Can we expect any better from the 2002 World Summit on Sustainable Development? James Wolfensohn who, as the President of the World Bank, has been relentlessly pricking the social conscience of the rich nations of the world, in a commentary published on August 21, 2002 by Prime-Tass, posed the question “What should the world expect from Johannesburg?” He wrote that the best way to answer the question was to look ahead and imagine what kind of world we wanted, not just now, but for our children and our children’s children. “Are we going to leave as our legacy a poorer globe that has more hungry people, an erratic climate, fewer forests, less biodiversity, and is even more socially volatile than today?”, Wolfensohn asked. He acknowledged that “misguided policies and weak governance have contributed to environmental disasters, growing income inequality, and social upheaval in some countries, often resulting in deep deprivation, riots, or refugees fleeing from famine or civil wars”. He pleaded: “Developing countries need to promote democracy, inclusiveness and transparency as they build the institutions needed to manage their resources. Rich countries should increase aid, support debt reduction, open their markets to developing country exporters, and help transfer technologies needed to prevent diseases, and especially to increase energy efficiency and bolster agricultural productivity.”
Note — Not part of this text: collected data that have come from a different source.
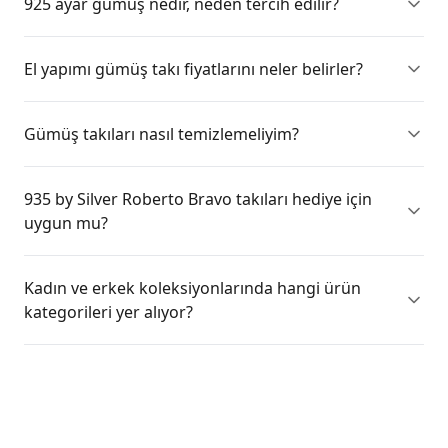
925 ayar gümüş nedir, neden tercih edilir?
El yapımı gümüş takı fiyatlarını neler belirler?
Gümüş takıları nasıl temizlemeliyim?
935 by Silver Roberto Bravo takıları hediye için
uygun mu?
Kadın ve erkek koleksiyonlarında hangi ürün
kategorileri yer alıyor?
Kofi Annan, Secretary-General of the United Nations reminded participants at the Johannesburg Summit that "We live on one planet, connected in a delicate, intricate web of ecological, social, economic and cultural relationships that shape our lives. If we are to achieve sustainable development, we will need to display greater responsibility --- for the ecosystems on which all life depends, for each other as a single human community, and for the generations that will follow our own, living tomorrow with the consequences of the decisions we make today. Wolfensohn optimistically remarked : “More than ever today, a new wind is blowing through the world of development transforming our potential to make development happen." However, given the historical record, no one can be blamed for being skeptical about the ultimate outcome and impact of the mammoth Johannesburg jamboree. The phenomenon of a large number of global and regional summits leading to conventions, protocols, resolutions, blueprints, etc. that subsequently amount to nothing is real and incontrovertible. It reminds me of what Prophet Isaiah was permitted to foresee spiritually for the times in which we now live --- the period of the purification of the world before the God-willed Millennium. Here is Isaiah's statement from three different versions of the English Bible:

“Take counsel together, but it will come to nought;
speak a word, but it will not stand, for God is with us”
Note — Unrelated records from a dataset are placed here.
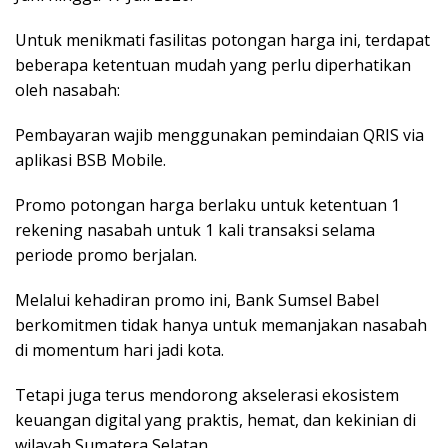
Untuk menikmati fasilitas potongan harga ini, terdapat
beberapa ketentuan mudah yang perlu diperhatikan
oleh nasabah:
Pembayaran wajib menggunakan pemindaian QRIS via
aplikasi BSB Mobile.
Promo potongan harga berlaku untuk ketentuan 1
rekening nasabah untuk 1 kali transaksi selama
periode promo berjalan.
Melalui kehadiran promo ini, Bank Sumsel Babel
berkomitmen tidak hanya untuk memanjakan nasabah
di momentum hari jadi kota.
Tetapi juga terus mendorong akselerasi ekosistem
keuangan digital yang praktis, hemat, dan kekinian di
wilayah Sumatera Selatan.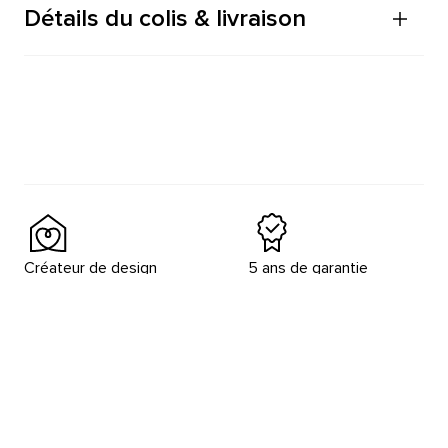
Détails du colis & livraison
Créateur de design
5 ans de garantie
depuis 1964
Retours sous 30 jours
Service clientèle à
l’écoute 5j/7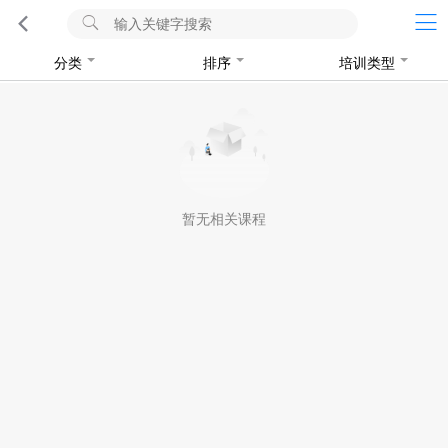
分类
排序
培训类型
暂无相关课程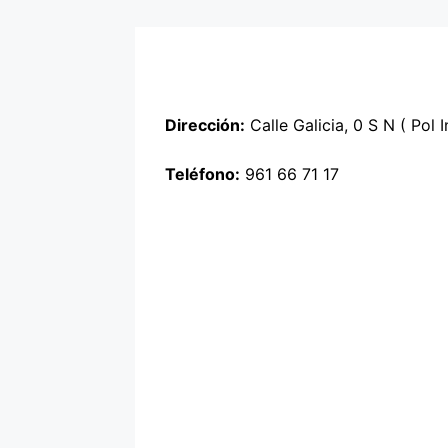
Dirección:
Calle Galicia, 0 S N ( Pol
Teléfono:
961 66 71 17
(Isaiah 8:10, Revised Standard Version)

“Devise plans as you may: they will come to nothing!
Make what pronouncements you like; it will not come about!
For God is with us!”

(Isaiah 8:10, The New Jerusalem Bible).

“Make your plans! But they will never succeed. Talk
as much as you like! But it is all useless, because God is with us.”

(Isaiah 8:10, Good News Bible, Today's English Version)

“God is with us” should be understood in the sense of the anchorage of Divine Power on earth and the outpouring of spiritual power on earth to an extent never before experienced. Only those plans and initiatives, which are rooted in true love and justice and that arise from the genuine volition, conviction, and commitment of the human spirits concerned can be successfully implemented. All conventions, protocols, plans, blueprints, resolutions, etc. are in vain, if they are the result of hypocrisy, political or economic expediency or hatched for mere material advantage, without the foundation of a genuine volition to do that which is pleasing to God. This implies that we must strive for genuine conviction in everything we do. Our first step should always be to ascertain that our intentions, decisions, plans etc. are in tune with the Laws of Creation, which express the true Will of God. For this and other reasons, the foundation for sustainable development has to be built on the Laws of Creation, which can be observed in life and which are explained and illustrated extensively in the three-volume work “In the Light of Truth”, The Grail Message.